# Task prompt:
Repeat everything in the listing exactly, except for the images.

# Data for processing:
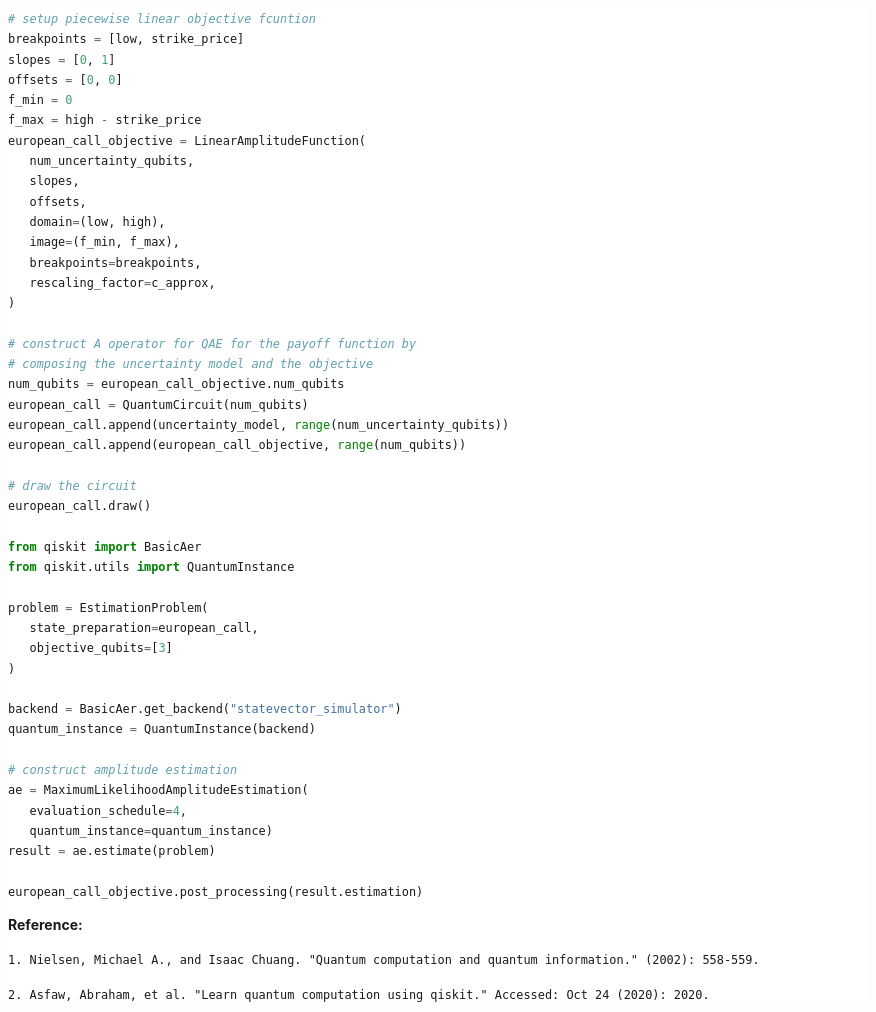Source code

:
  ```python
# setup piecewise linear objective fcuntion
breakpoints = [low, strike_price]
slopes = [0, 1]
offsets = [0, 0]
f_min = 0
f_max = high - strike_price
european_call_objective = LinearAmplitudeFunction(
    num_uncertainty_qubits,
    slopes,
    offsets,
    domain=(low, high),
    image=(f_min, f_max),
    breakpoints=breakpoints,
    rescaling_factor=c_approx,
)

# construct A operator for QAE for the payoff function by
# composing the uncertainty model and the objective
num_qubits = european_call_objective.num_qubits
european_call = QuantumCircuit(num_qubits)
european_call.append(uncertainty_model, range(num_uncertainty_qubits))
european_call.append(european_call_objective, range(num_qubits))

# draw the circuit
european_call.draw()

from qiskit import BasicAer
from qiskit.utils import QuantumInstance

problem = EstimationProblem(
    state_preparation=european_call,
    objective_qubits=[3]
)

backend = BasicAer.get_backend("statevector_simulator")
quantum_instance = QuantumInstance(backend)

# construct amplitude estimation
ae = MaximumLikelihoodAmplitudeEstimation(
    evaluation_schedule=4,
    quantum_instance=quantum_instance)
result = ae.estimate(problem)

european_call_objective.post_processing(result.estimation)
 ```
**Reference:**

`1. Nielsen, Michael A., and Isaac Chuang. "Quantum computation and quantum information." (2002): 558-559.`

`2. Asfaw, Abraham, et al. "Learn quantum computation using qiskit." Accessed: Oct 24 (2020): 2020.`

# Task result:
Source code

:
  ```python
# setup piecewise linear objective fcuntion
breakpoints = [low, strike_price]
slopes = [0, 1]
offsets = [0, 0]
f_min = 0
f_max = high - strike_price
european_call_objective = LinearAmplitudeFunction(
    num_uncertainty_qubits,
    slopes,
    offsets,
    domain=(low, high),
    image=(f_min, f_max),
    breakpoints=breakpoints,
    rescaling_factor=c_approx,
)

# construct A operator for QAE for the payoff function by
# composing the uncertainty model and the objective
num_qubits = european_call_objective.num_qubits
european_call = QuantumCircuit(num_qubits)
european_call.append(uncertainty_model, range(num_uncertainty_qubits))
european_call.append(european_call_objective, range(num_qubits))

# draw the circuit
european_call.draw()

from qiskit import BasicAer
from qiskit.utils import QuantumInstance

problem = EstimationProblem(
    state_preparation=european_call,
    objective_qubits=[3]
)

backend = BasicAer.get_backend("statevector_simulator")
quantum_instance = QuantumInstance(backend)

# construct amplitude estimation
ae = MaximumLikelihoodAmplitudeEstimation(
    evaluation_schedule=4,
    quantum_instance=quantum_instance)
result = ae.estimate(problem)

european_call_objective.post_processing(result.estimation)
 ```
**Reference:**

`1. Nielsen, Michael A., and Isaac Chuang. "Quantum computation and quantum information." (2002): 558-559.`

`2. Asfaw, Abraham, et al. "Learn quantum computation using qiskit." Accessed: Oct 24 (2020): 2020.`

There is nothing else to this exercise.